The employee owner needs to know that no one person is as smart as all of the persons in the company. The employee owner needs to know he or she is respected by the top managers, and that his or her views are respected, and that they have an opportunity to express those views.
The employee owner does not need big talk from the leadership and then have the leadership continue to ignore the average pay employees’ voices, and continue a very hierarchical style of management of “my way or the highway.”
Let me tell you what I see as not working in an employee-owned company.
Decisions are not to be decided by votes, with the majority vote winning. Decisions are to be made by the people in the company most qualified to make the decisions, but those persons should listen to all who will be impacted by the decision.
There is a great deal of talk about workplace democracy and in some companies workplace democracy can work; but rarely in a modern, multiple location company, with hundreds of employees, does pure group decision making, or so called workplace democracy, work.
I see different degrees of workplace democracy that are less than having a group vote on each and every decision.
Employee stock owners needs to understand that ownership of stock in a company does not mean control. Owning stock is not like owning your car, your house, or your clothes. Sharing ownership with many other employees in a stock arrangement creates rights and responsibilities, and creates boundaries on what one individual employee can do.

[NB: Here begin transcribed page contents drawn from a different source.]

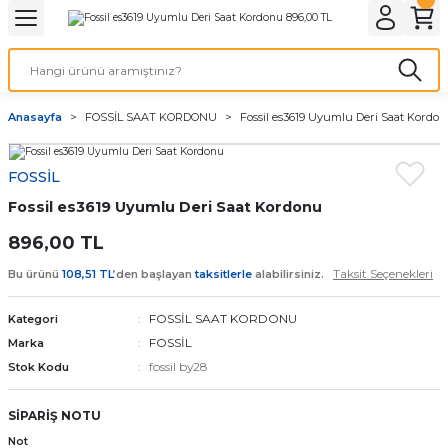
Geri Dön
Geri Dön
Geri Dön
Geri Dön
A & ELEKTİRİK
li ve Cihaz Pilleri
etleri
at Kordon Çeşitleri
AYDINLATMA & ELEKTRİK
Anasayfa
FOSSİL SAAT KORDONU
Fossil es3619 Uyumlu Deri Saat Kordo
 ELEKTRİK
İL ÇEŞİTLERİ
aat kordonları
AYDINLATMA
FOSSİL
LERİ
İL ÇEŞİTLERİ
t Kordonları
BİLGİSAYAR
Fossil es3619 Uyumlu Deri Saat Kordonu
ESUARLARI
 PİL ÇEŞİTLERİ
aat Kordonu
OFİS MALZEMELERİ
896,00 TL
Taksit Seçenekleri
Bu ürünü
108,51 TL
’den başlayan
taksitlerle
alabilirsiniz.
 Örme saat kordonu
FOSSİL SAAT KORDONU
Kategori
leri
ordonu
FOSSİL
Marka
fossil by28
Stok Kodu
i
i Saat Kordonları
SİPARİŞ NOTU
eri
Not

Employee stock ownership does not permit the employee who gets mad at co-workers to just take his or her desk computer home in anger.

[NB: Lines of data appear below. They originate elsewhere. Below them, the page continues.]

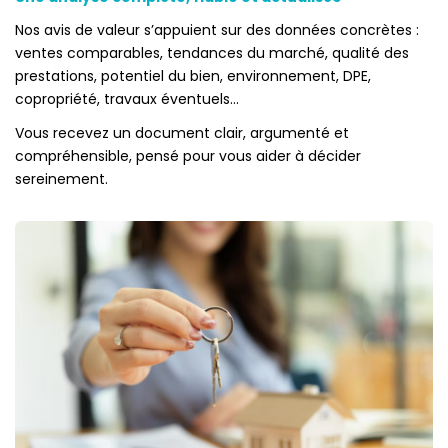
Nos avis de valeur s’appuient sur des données concrètes :
ventes comparables, tendances du marché, qualité des
prestations, potentiel du bien, environnement, DPE,
copropriété, travaux éventuels…
Vous recevez un document clair, argumenté et
compréhensible, pensé pour vous aider à décider
sereinement.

Employee stock ownership will not make your co-workers more attractive, less offensive, and or more likeable.
In other words, employees have to understand that employee stock ownership does not create heaven on earth, with every co-owner loving his or her other co-owners.

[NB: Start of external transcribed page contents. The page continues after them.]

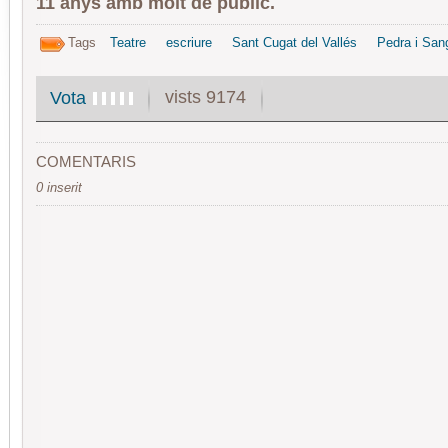
11 anys amb molt de públic.
Tags
Teatre
escriure
Sant Cugat del Vallés
Pedra i San
vists 9174
Vota
COMENTARIS
0 inserit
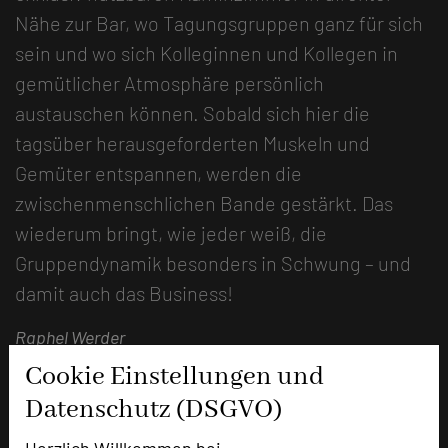
Nähe zur Bar, wo Tagungsgruppen ganz für sich
sein und wo sich Kolleginnen und Kollegen in
gemütlicher Atmosphäre persönlich
austauschen können. Sobald sich hier die
tagsüber herausgeforderten Muskeln und
Gemüter entspannen, werden die
zwischenmenschlichen Bande gestärkt. Das
wiederum bringt, wie jeder weiß, die
Gruppendynamik besonders in Schwung – und
damit auch das Business!
Raphel Werder
Cookie Einstellungen und
Datenschutz (DSGVO)
Herzlich Willkommen bei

But I think the Vision of The ESOP Association and the Employee Ownership Foundation, of which I am the President, says it best:
“We believe that employee ownership improves American competitiveness…that it increases productivity through greater employee participation in the workplace… that it strengthens the free enterprise economy and creates a broader distribution of wealth…and that it maximizes human potential by enhancing the self-worth, dignity, and well-being of our people.
Therefore we envision an America where employee ownership is widely recognized as a catalyst for economic prosperity…where the great majority of employee own stock in the companies where they work…and where employee ownership enables employees to share in the wealth that they help create.
And we look for our nation to become for all the world an example of prosperity with justice through employee ownership.”
By having the employee-owned company help employees reach their potential, to be persons of dignity and self worth, requires commitment and hard work by the leaders of the company. The education of what ownership means, and how it is applied in one specific company, with each company having a little bit different style and culture than another, takes time, and time is money.
We have employee owner communications committees; we have seminars and conferences that average pay employee owners attend, not just the top leaders, and lawyers and accountants.
We understand that a well managed employee-owned company is not a destination, it is a journey, as new employees come to the company, and as economic conditions, often beyond the employee owners’ control, change, and new challenges emerge.
But the evidence is overwhelming: Most well-managed employee-owned companies, with average pay employees having a voice and being respected, make more profits, have more sales, last longer, are more productive, and create more wealth for average pay employees than non employee-owned companies.
As our Vision says, the whole world would be a better place with more employee ownership.